What you will do
Find the word "Mackenzie" in the data, then copy each line where it is found.

----- Given records -----

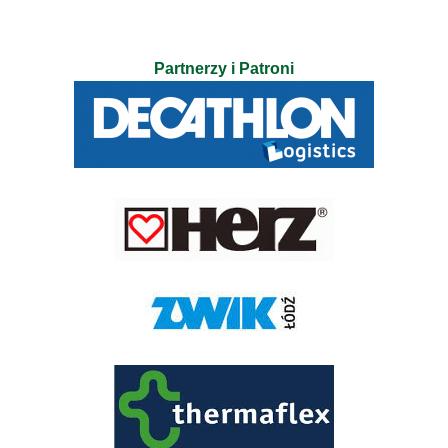
Partnerzy i Patroni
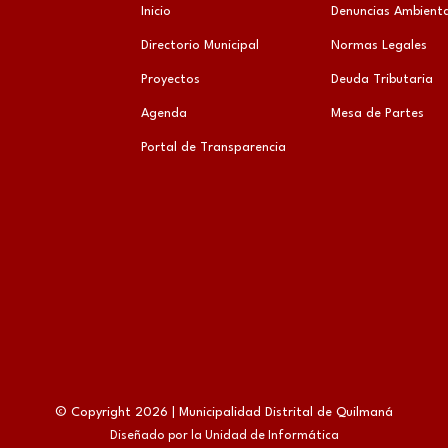
Inicio
Denuncias Ambienta
Directorio Municipal
Normas Legales
Proyectos
Deuda Tributaria
Agenda
Mesa de Partes
Portal de Transparencia
© Copyright 2026 | Municipalidad Distrital de Quilmaná
Diseñado por la Unidad de Informática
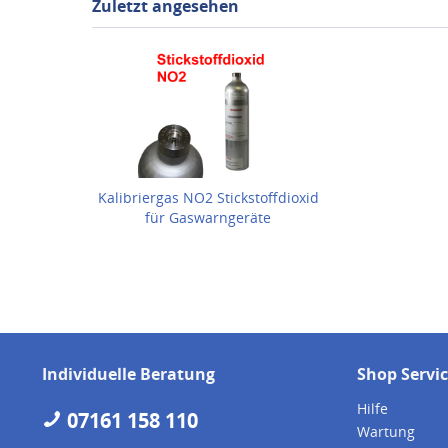
Zuletzt angesehen
Kalibriergas NO2 Stickstoffdioxid
für Gaswarngeräte
Individuelle Beratung
Shop Servi
Hilfe
07161 158 110
Wartung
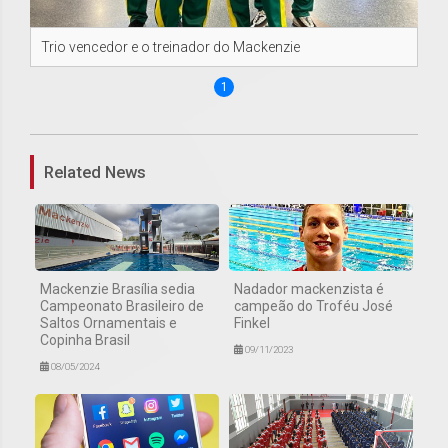
Trio vencedor e o treinador do Mackenzie
1
Related News
Mackenzie Brasília sedia
Nadador mackenzista é
Campeonato Brasileiro de
campeão do Troféu José
Saltos Ornamentais e
Finkel
Copinha Brasil
09/11/2023
08/05/2024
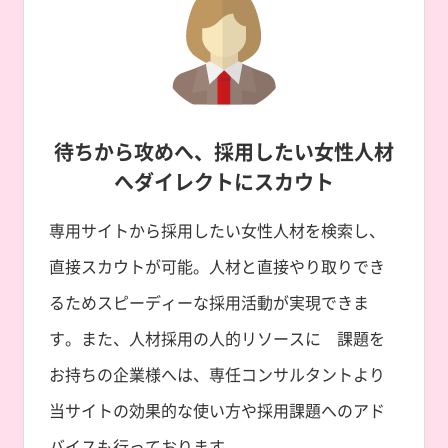
待ちから攻めへ、
採用したい女性人材
へ
ダイレクトにスカウト
専用サイトから採用したい女性人材を検索し、
直接スカウトが可能。人材と直接やり取りでき
るためスピーディーな採用活動が実現できま
す。また、人材採用の人的リソースに 課題を
お持ちの企業様へは、専任コンサルタントより
当サイトの効果的な使い方や採用課題へのアド
バイスも行っております。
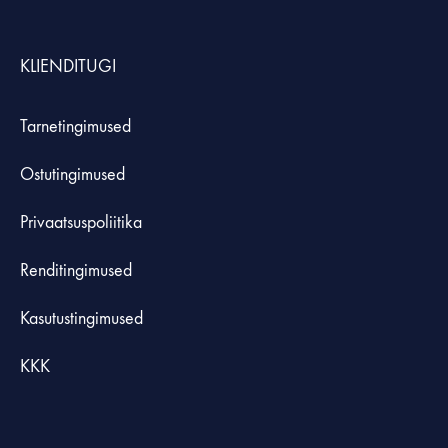
KLIENDITUGI
Tarnetingimused
Ostutingimused
Privaatsuspoliitika
Renditingimused
Kasutustingimused
KKK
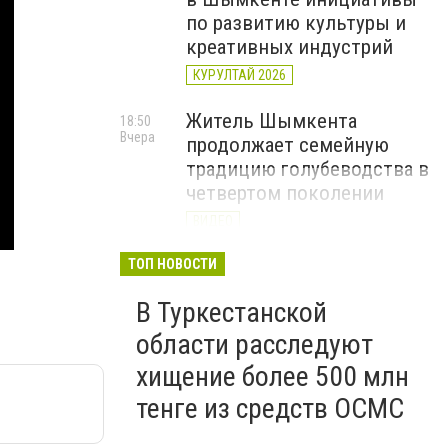
по развитию культуры и
креативных индустрий
КУРУЛТАЙ 2026
Житель Шымкента
18:50
Вчера
продолжает семейную
традицию голубеводства в
четвертом поколении
ВИДЕО
«Әділет» объединила
ТОП НОВОСТИ
17:22
Вчера
представителей всех
В Туркестанской
регионов на форуме
цифровых инициатив
области расследуют
КУРУЛТАЙ 2026
хищение более 500 млн
тенге из средств ОСМС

-----

Response to this exercise
Trio vencedor e o treinador do Mackenzie
Mackenzie Brasília sedia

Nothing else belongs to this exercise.